On May 7, I sat in the basement of my parent’s house and finished my college career by clicking submit on an online quiz for RUSSIAN 375. In a split second, my time at Iowa State was over. No celebration occurred or defining moment that I will remember for a lifetime took place. Growing up I could have never imagined this is how my college experience would end. Watching my name scroll by on a screen during online commencement was a bittersweet moment, and I would have given anything to sit in Hilton and accept my diploma in person. The COVID-19 outbreak has impacted many people in unexpected ways, and the class of 2020 is far from excluded. Our transition in adulthood has been sudden and abrupt, leaving us scrambling to prepare for the ‘real world’. We are being pushed into find jobs in a market where hiring is basically nonexistent and unemployment rates are higher than ever before. I read an article posted to TIME.com titled How COVID-19 Will Shape the Class of 2020 For the Rest of Their Lives by Charlotte Alter, and found her remarks spot on.
“College graduation is one of life’s last clean transitions, a final passage from adolescence to adulthood that is predictable in ways other transitions rarely are.
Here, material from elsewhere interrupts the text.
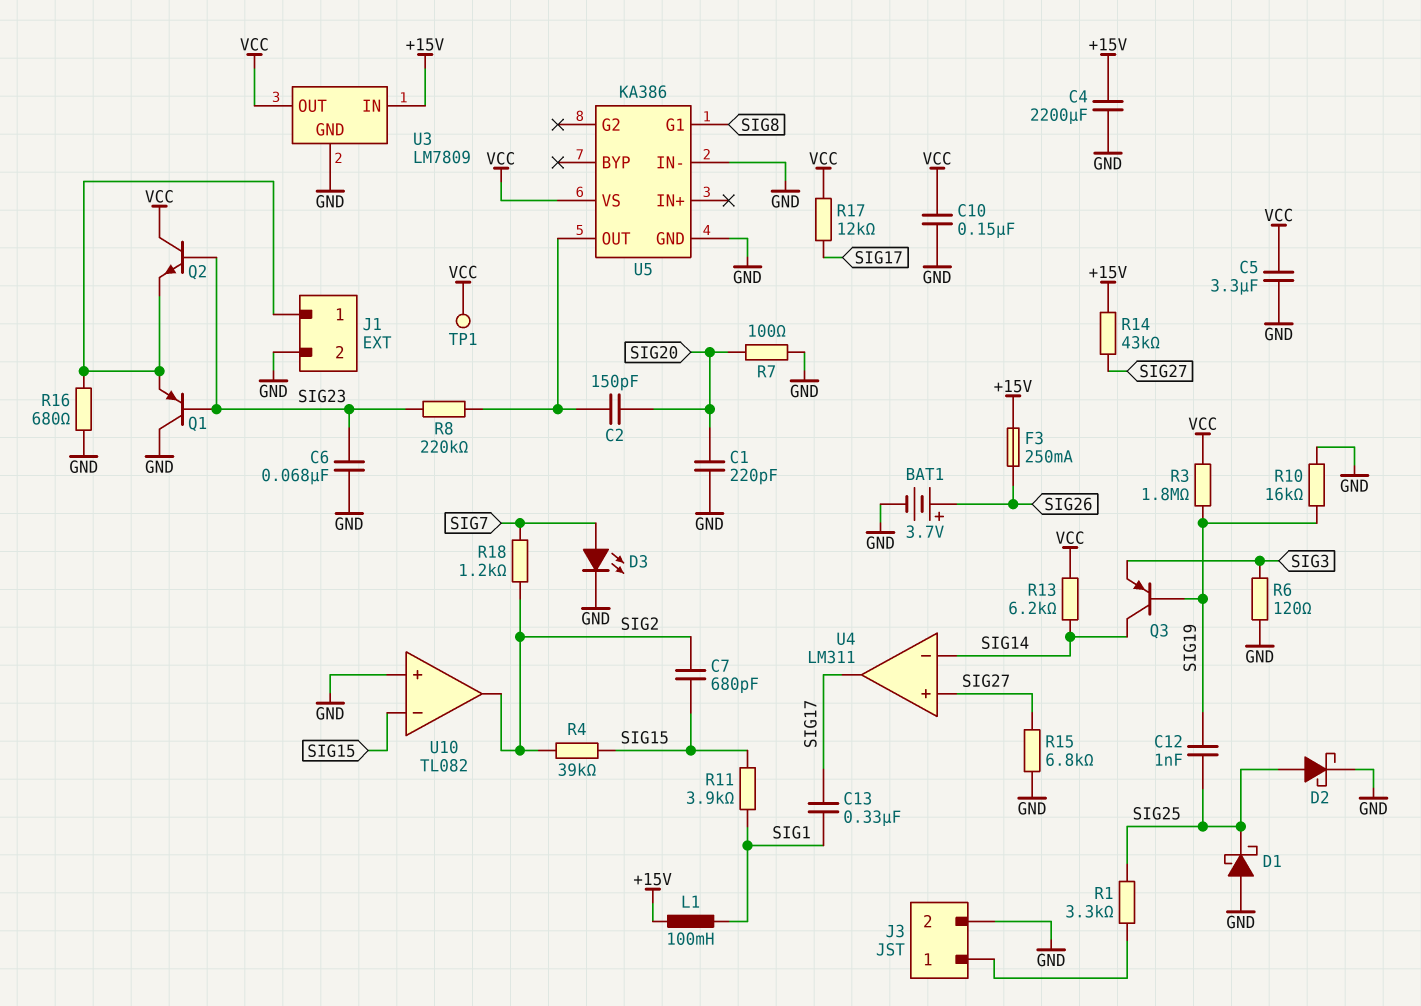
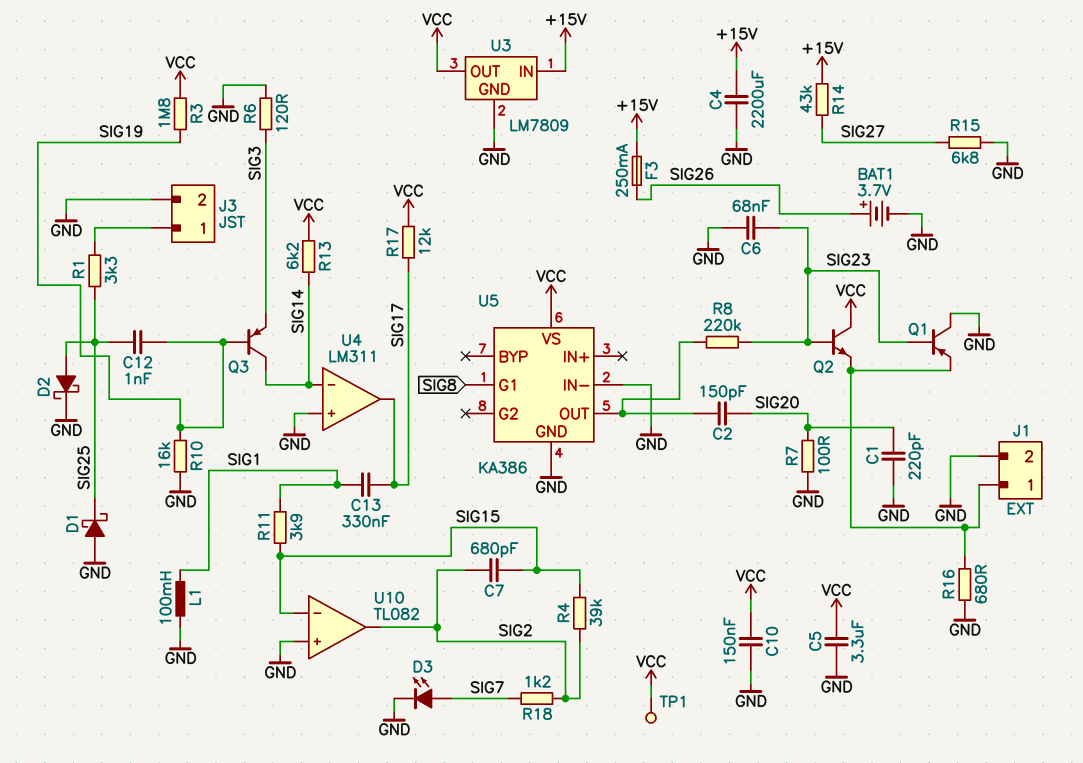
L1: 100mH (+15V, SIG1) -> 100mH (GND, SIG1)
U4 pin in+: SIG27 -> GND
Relationships end with breakups or death, jobs often end with quitting or firing, but college is one of the only things in life that ends with a fresh start. Except when it doesn’t… The Class of 2020 hugged their closest friends and mourned their lost semester, but scattered back home without so much as a goodbye to many people they’d lived with for years. Acquaintances who laughed in hallways or shared inside jokes in seminars simply disappeared. Fraternities and sororities canceled their formals and philanthropy events, attempting Zoom happy hours that didn’t come close to the real thing.” (Alter, 2020)
Alter’s depiction of these graduate’s lives hits far too close to home with me. I never got to huge friend’s goodbye who live across the country, or sit next to my Event Management peers one last time. I have partaken in a few Zoom happy hours myself, trying to feel connected to my friends and sorority sisters during a time when we should have all still been together. I am thankful to be healthy and have parents who are willing to support me during this time, and my heart goes out to those who don’t have the same amenities. I have no idea what the next months will bring, let alone the next few weeks. The world may never be the same again, and the class of 2020 surly will never forget this period in history.